Le massage au bambou, le geste que l’on me redemande

Bambous, flacon d'huile et sablier posés sur du bois

C’est le geste dont on me reparle le plus souvent, et celui qui surprend le plus la première fois.

Des bâtons de bambou, vraiment

Ce sont de véritables tiges de bambou, coupées à différentes longueurs et différents diamètres, poncées jusqu’à devenir parfaitement lisses. Je les chauffe avant la séance. On les fait ensuite rouler sur le corps avec de l’huile, en pressions longues et régulières.

La première réaction est presque toujours la même : « je ne m’attendais pas à ça ». On imagine quelque chose de dur, d’inconfortable. C’est l’inverse — le bois chaud et rond épouse le corps bien mieux qu’on ne le croit.

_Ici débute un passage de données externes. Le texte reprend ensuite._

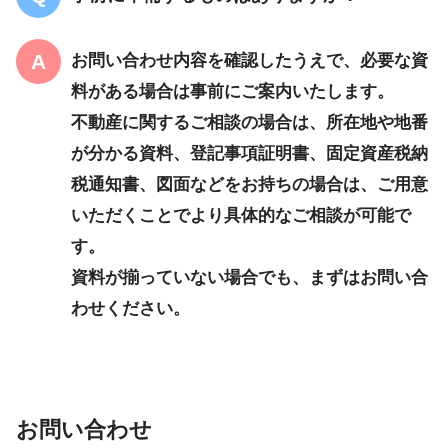
お問い合わせ内容を確認したうえで、必要な資
料がある場合は事前にご案内いたします。
不動産に関するご相談の場合は、所在地や地番
が分かる資料、登記事項証明書、固定資産税納
税通知書、図面などをお持ちの場合は、ご用意
いただくことでより具体的なご相談が可能で
す。
資料が揃っていない場合でも、まずはお問い合
わせください。
お問い合わせ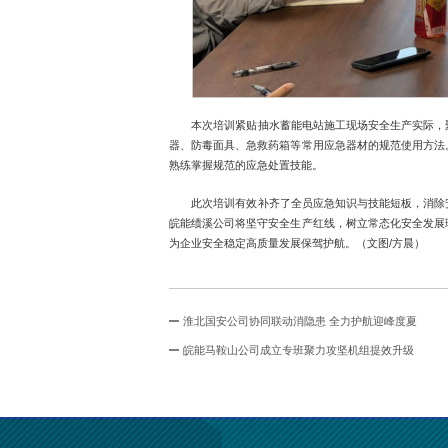
本次培训紧贴抽水蓄能电站施工现场安全生产实际，
器、防毒面具、急救药箱等常用应急器材的规范使用方法
熟练掌握规范的应急处置技能。
此次培训有效补齐了全员应急知识与技能短板，消除
皖能绩溪公司将坚守安全生产红线，树立常态化安全发展
为企业安全稳定高质量发展保驾护航。（文图/方晨）
淮北国安公司协同联动消隐患 全力护航迎峰度夏
皖能马鞍山公司成立专班聚力攻坚机组提效升级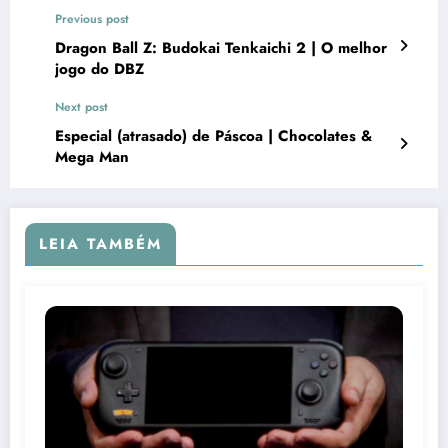
Previous post
Dragon Ball Z: Budokai Tenkaichi 2 | O melhor
jogo do DBZ
Next post
Especial (atrasado) de Páscoa | Chocolates &
Mega Man
LEIA TAMBÉM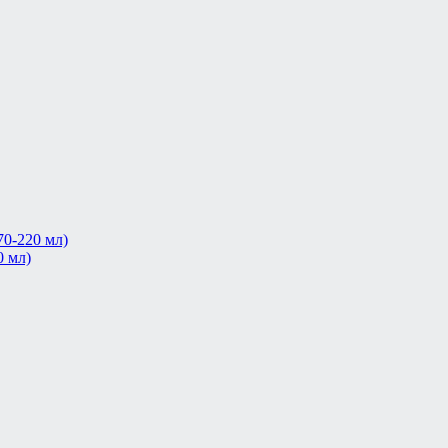
0-220 мл)
0 мл)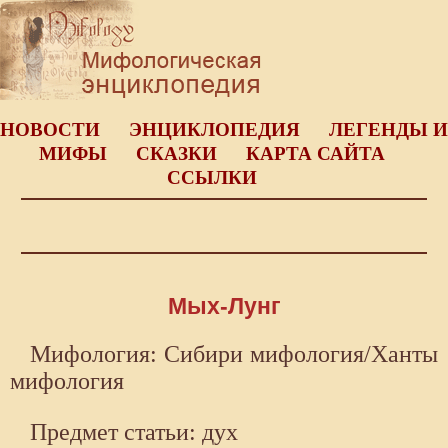
НОВОСТИ
ЭНЦИКЛОПЕДИЯ
ЛЕГЕНДЫ И
МИФЫ
СКАЗКИ
КАРТА САЙТА
ССЫЛКИ
Мых-Лунг
Мифология: Сибири мифология/Ханты
мифология
Предмет статьи: дух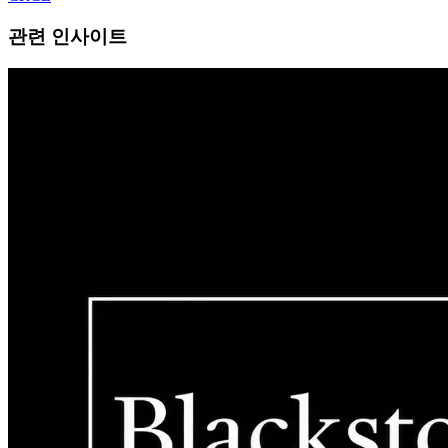
관련 인사이트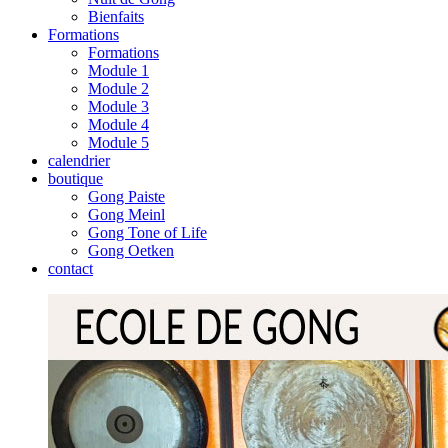
Bienfaits
Formations
Formations
Module 1
Module 2
Module 3
Module 4
Module 5
calendrier
boutique
Gong Paiste
Gong Meinl
Gong Tone of Life
Gong Oetken
contact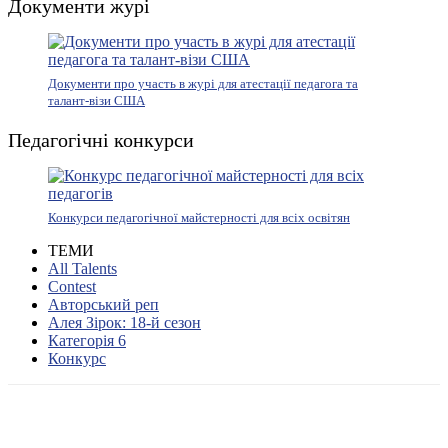
Документи журі
Документи про участь в журі для атестації педагога та
талант-візи США
Педагогічні конкурси
Конкурси педагогічної майстерності для всіх освітян
ТЕМИ
All Talents
Contest
Авторський реп
Алея Зірок: 18-й сезон
Категорія 6
Конкурс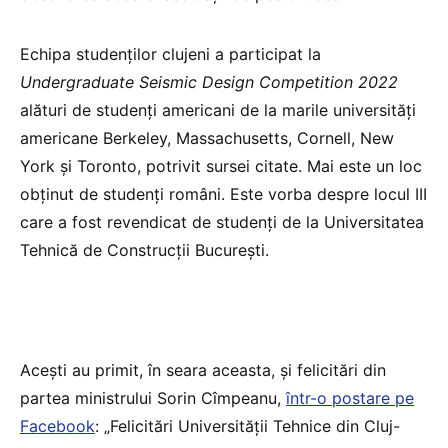
Echipa studenților clujeni a participat la
Undergraduate Seismic Design Competition 2022
alături de studenți americani de la marile universități
americane Berkeley, Massachusetts, Cornell, New
York și Toronto, potrivit sursei citate. Mai este un loc
obținut de studenți români. Este vorba despre locul III
care a fost revendicat de studenți de la Universitatea
Tehnică de Construcții București.
Acești au primit, în seara aceasta, și felicitări din
partea ministrului Sorin Cîmpeanu,
într-o postare pe
Facebook
: „Felicitări Universității Tehnice din Cluj-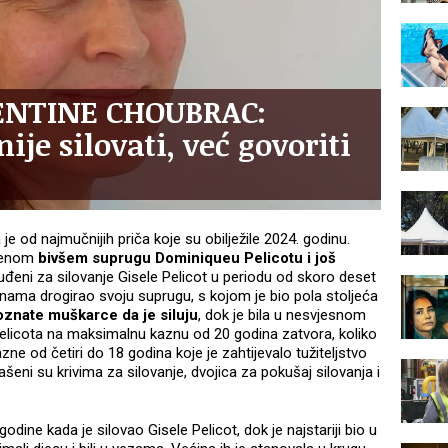
ENTINE CHOUBRAC:
ije silovati, već govoriti
 je od najmučnijih priča koje su obilježile 2024. godinu.
njenom
bivšem suprugu Dominiqueu Pelicotu i još
osuđeni za silovanje Gisele Pelicot u periodu od skoro deset
nama drogirao svoju suprugu, s kojom je bio pola stoljeća
znate muškarce da je siluju
, dok je bila u nesvjesnom
Pelicota na maksimalnu kaznu od 20 godina zatvora, koliko
 kazne od četiri do 18 godina koje je zahtijevalo tužiteljstvo
šeni su krivima za silovanje, dvojica za pokušaj silovanja i
ine kada je silovao Gisele Pelicot, dok je najstariji bio u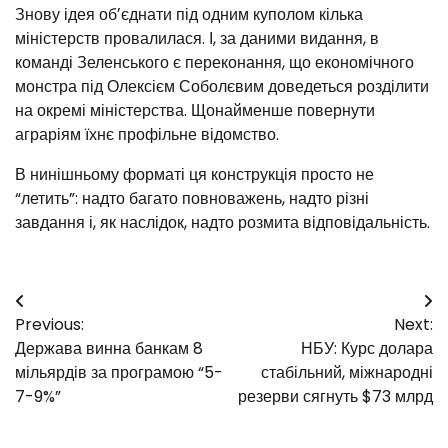
Знову ідея обʼєднати під одним куполом кілька
міністерств провалилася. І, за даними видання, в
команді Зеленського є переконання, що економічного
монстра під Олексієм Соболєвим доведеться розділити
на окремі міністерства. Щонайменше повернути
аграріям їхнє профільне відомство.
В нинішньому форматі ця конструкція просто не
“летить”: надто багато повноважень, надто різні
завдання і, як наслідок, надто розмита відповідальність.
Навігація
Previous:
Next:
записів
Держава винна банкам 8
НБУ: Курс долара
мільярдів за програмою “5-
стабільний, міжнародні
7-9%”
резерви сягнуть $73 млрд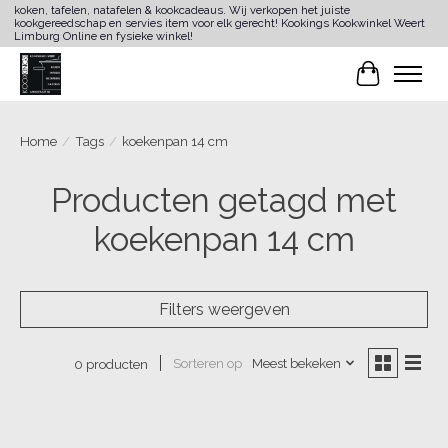
koken, tafelen, natafelen & kookcadeaus. Wij verkopen het juiste
kookgereedschap en servies item voor elk gerecht! Kookings Kookwinkel Weert
Limburg Online en fysieke winkel!
Winkelwa
Home
/
Tags
/
koekenpan 14 cm
Producten getagd met
koekenpan 14 cm
Filters weergeven
Sorteren op
Meest bekeken
0 producten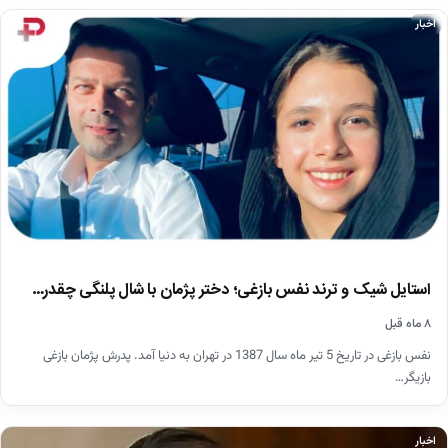
اخبار
استایل شیک و ترند نفس بازغی؛ دختر پژمان با شال پلنگی چقدر…
۸ ماه قبل
نفس بازغی در تاریخ 5 تیر ماه سال 1387 در تهران به دنیا آمد. پدرش پژمان بازغی
بازیگر…
اخبار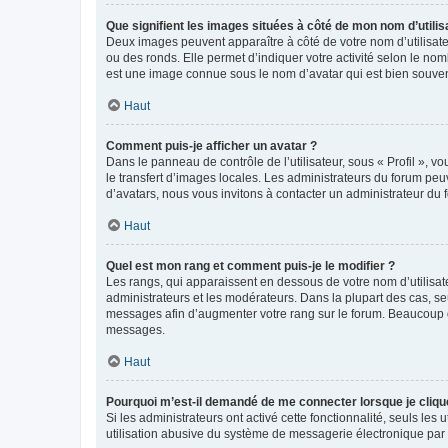
Que signifient les images situées à côté de mon nom d’utilis
Deux images peuvent apparaître à côté de votre nom d’utilisate
ou des ronds. Elle permet d’indiquer votre activité selon le no
est une image connue sous le nom d’avatar qui est bien souvent
Haut
Comment puis-je afficher un avatar ?
Dans le panneau de contrôle de l’utilisateur, sous « Profil », v
le transfert d’images locales. Les administrateurs du forum peuv
d’avatars, nous vous invitons à contacter un administrateur du 
Haut
Quel est mon rang et comment puis-je le modifier ?
Les rangs, qui apparaissent en dessous de votre nom d’utilisate
administrateurs et les modérateurs. Dans la plupart des cas, s
messages afin d’augmenter votre rang sur le forum. Beaucoup 
messages.
Haut
Pourquoi m’est-il demandé de me connecter lorsque je clique s
Si les administrateurs ont activé cette fonctionnalité, seuls le
utilisation abusive du système de messagerie électronique par d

Pourquoi ce n’est pas la même chose qu’avec les mains

Une main se fatigue et module sans arrêt sa pression, même sans le vouloir. Le bambou, lui, ne varie pas : la pression est parfaitement égale d’un bout à l’autre du mouvement. C’est cette régularité qui fait la sensation particulière, presque hypnotique au bout de quelques minutes.

La chaleur du bois joue aussi. Elle se diffuse lentement, différemment d’une serviette chaude qui refroidit en deux minutes.

Comment ça se passe en pratique

Le massage au bambou demande un accès à la peau et de l’huile : on découvre la zone travaillée, le reste restant couvert. Je commence toujours à la main pour préparer, puis j’introduis les bambous. On peut faire toute la séance ainsi, ou l’alterner avec du tuina.

C’est un geste qui se prête bien au dos, aux jambes et aux bras. Il ne laisse aucune marque, contrairement aux ventouses ou au gua sha.